Data entries
....................

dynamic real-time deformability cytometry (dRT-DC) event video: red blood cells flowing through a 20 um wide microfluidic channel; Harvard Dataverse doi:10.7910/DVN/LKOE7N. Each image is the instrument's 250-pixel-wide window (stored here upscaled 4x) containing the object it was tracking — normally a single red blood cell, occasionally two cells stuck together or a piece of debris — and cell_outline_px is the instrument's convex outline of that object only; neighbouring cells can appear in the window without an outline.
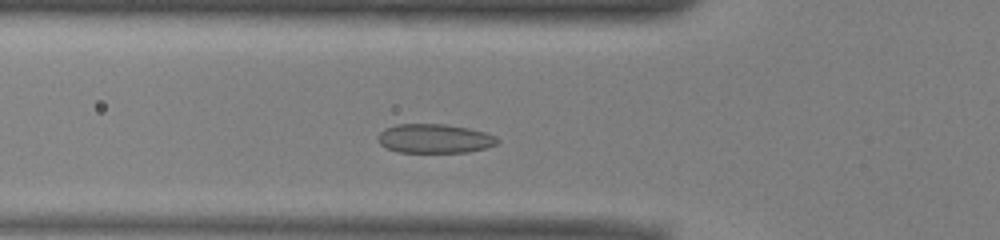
{"species": "common noctule bat (a hibernating species)", "species_latin": "Nyctalus noctula", "temperature_condition": "warm", "stored_images_in_passage": 42, "camera_frame_rate_fps": 3000, "um_per_image_px": 0.085, "animal": {"sex": "male", "body_mass_g": 13.0, "forearm_length_mm": 53.1}, "frame": {"image": 1, "passage_image": 8, "time_ms": 2.333, "image_size_px": [1000, 240], "cell_outline_px": [[500, 140], [496, 144], [484, 148], [468, 152], [400, 152], [388, 148], [380, 144], [376, 140], [376, 136], [384, 128], [396, 124], [448, 124], [468, 128], [484, 132], [496, 136]], "centroid_in_image_um": [36.91, 11.77], "position_along_channel_um": 88.9, "area_um2": 20.35}}
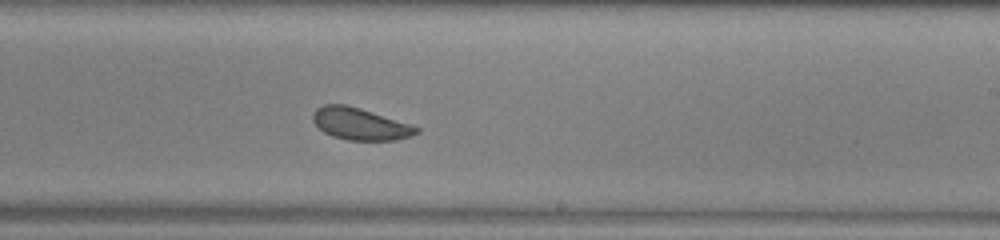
{"frame": {"image": 2, "passage_image": 21, "time_ms": 6.667, "image_size_px": [1000, 240], "cell_outline_px": [[420, 132], [412, 136], [396, 140], [348, 140], [332, 136], [324, 132], [312, 120], [312, 112], [316, 108], [324, 104], [344, 104], [360, 108], [412, 124], [420, 128]], "centroid_in_image_um": [30.63, 10.53], "position_along_channel_um": 258.4, "area_um2": 19.42}}
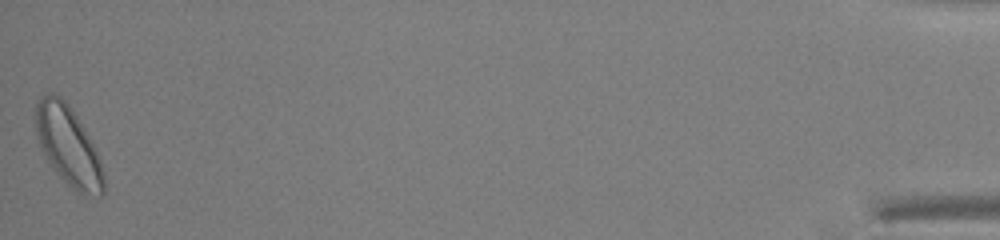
{"frame": {"image": 3, "passage_image": 42, "time_ms": 13.667, "image_size_px": [1000, 240], "cell_outline_px": [[104, 192], [100, 196], [84, 196], [76, 192], [52, 168], [40, 148], [36, 136], [36, 104], [44, 96], [56, 92], [68, 104], [76, 116], [88, 136], [100, 160], [104, 172]], "centroid_in_image_um": [5.81, 12.45], "position_along_channel_um": 429.4, "area_um2": 31.15}, "authors_computed_cell_mechanics": {"area_um2": 20.3167, "velocity_mm_per_s": 3.9198, "shape_relaxation_time_tau1_ms": 2.8552, "shape_relaxation_time_tau2_ms": 1.2498, "deformation_change_tau1": 0.0729, "deformation_change_tau2": 0.0662}}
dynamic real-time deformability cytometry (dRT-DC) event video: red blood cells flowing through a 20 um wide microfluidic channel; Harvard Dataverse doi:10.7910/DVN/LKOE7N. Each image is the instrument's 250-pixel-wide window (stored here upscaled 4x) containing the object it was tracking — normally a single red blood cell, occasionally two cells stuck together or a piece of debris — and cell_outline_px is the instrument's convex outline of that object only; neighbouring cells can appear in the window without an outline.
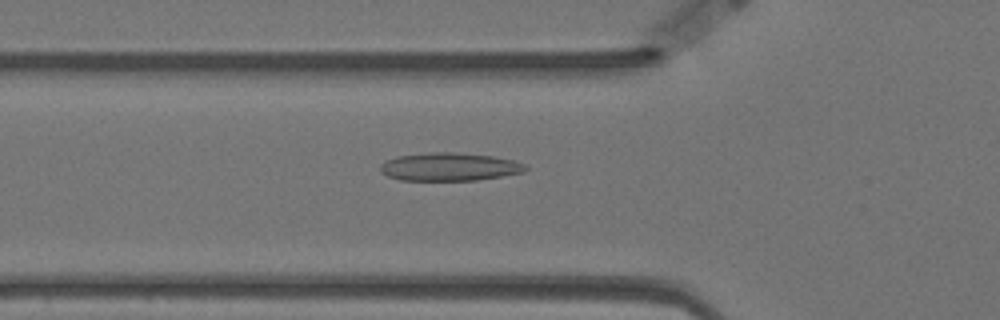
{"species": "Egyptian fruit bat (a non-hibernating species)", "species_latin": "Rousettus aegyptiacus", "temperature_condition": "warm", "stored_images_in_passage": 42, "camera_frame_rate_fps": 3000, "um_per_image_px": 0.085, "animal": {"sex": "female"}, "frame": {"image": 1, "passage_image": 4, "time_ms": 1.0, "image_size_px": [1000, 320], "cell_outline_px": [[528, 168], [524, 172], [476, 180], [400, 180], [388, 176], [380, 172], [380, 164], [384, 160], [396, 156], [432, 152], [452, 152], [492, 156], [512, 160], [524, 164]], "centroid_in_image_um": [38.15, 14.17], "position_along_channel_um": 87.7, "area_um2": 23.7}}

....................

## DESCRIPTION OF THE TASK
Copy every line of the data exactly as written, excluding the pictures.

## RESULT
dynamic real-time deformability cytometry (dRT-DC) event video: red blood cells flowing through a 20 um wide microfluidic channel; Harvard Dataverse doi:10.7910/DVN/LKOE7N. Each image is the instrument's 250-pixel-wide window (stored here upscaled 4x) containing the object it was tracking — normally a single red blood cell, occasionally two cells stuck together or a piece of debris — and cell_outline_px is the instrument's convex outline of that object only; neighbouring cells can appear in the window without an outline.
{"species": "common noctule bat (a hibernating species)", "species_latin": "Nyctalus noctula", "temperature_condition": "warm", "stored_images_in_passage": 42, "camera_frame_rate_fps": 3000, "um_per_image_px": 0.085, "animal": {"sex": "male", "body_mass_g": 13.0, "forearm_length_mm": 53.1}, "frame": {"image": 1, "passage_image": 8, "time_ms": 2.333, "image_size_px": [1000, 240], "cell_outline_px": [[500, 140], [496, 144], [484, 148], [468, 152], [400, 152], [388, 148], [380, 144], [376, 140], [376, 136], [384, 128], [396, 124], [448, 124], [468, 128], [484, 132], [496, 136]], "centroid_in_image_um": [36.91, 11.77], "position_along_channel_um": 88.9, "area_um2": 20.35}}
{"frame": {"image": 2, "passage_image": 21, "time_ms": 6.667, "image_size_px": [1000, 240], "cell_outline_px": [[420, 132], [412, 136], [396, 140], [348, 140], [332, 136], [324, 132], [312, 120], [312, 112], [316, 108], [324, 104], [344, 104], [360, 108], [412, 124], [420, 128]], "centroid_in_image_um": [30.63, 10.53], "position_along_channel_um": 258.4, "area_um2": 19.42}}
{"frame": {"image": 3, "passage_image": 42, "time_ms": 13.667, "image_size_px": [1000, 240], "cell_outline_px": [[104, 192], [100, 196], [84, 196], [76, 192], [52, 168], [40, 148], [36, 136], [36, 104], [44, 96], [56, 92], [68, 104], [76, 116], [88, 136], [100, 160], [104, 172]], "centroid_in_image_um": [5.81, 12.45], "position_along_channel_um": 429.4, "area_um2": 31.15}, "authors_computed_cell_mechanics": {"area_um2": 20.3167, "velocity_mm_per_s": 3.9198, "shape_relaxation_time_tau1_ms": 2.8552, "shape_relaxation_time_tau2_ms": 1.2498, "deformation_change_tau1": 0.0729, "deformation_change_tau2": 0.0662}}
dynamic real-time deformability cytometry (dRT-DC) event video: red blood cells flowing through a 20 um wide microfluidic channel; Harvard Dataverse doi:10.7910/DVN/LKOE7N. Each image is the instrument's 250-pixel-wide window (stored here upscaled 4x) containing the object it was tracking — normally a single red blood cell, occasionally two cells stuck together or a piece of debris — and cell_outline_px is the instrument's convex outline of that object only; neighbouring cells can appear in the window without an outline.
{"species": "Egyptian fruit bat (a non-hibernating species)", "species_latin": "Rousettus aegyptiacus", "temperature_condition": "warm", "stored_images_in_passage": 42, "camera_frame_rate_fps": 3000, "um_per_image_px": 0.085, "animal": {"sex": "female"}, "frame": {"image": 1, "passage_image": 4, "time_ms": 1.0, "image_size_px": [1000, 320], "cell_outline_px": [[528, 168], [524, 172], [476, 180], [400, 180], [388, 176], [380, 172], [380, 164], [384, 160], [396, 156], [432, 152], [452, 152], [492, 156], [512, 160], [524, 164]], "centroid_in_image_um": [38.15, 14.17], "position_along_channel_um": 87.7, "area_um2": 23.7}}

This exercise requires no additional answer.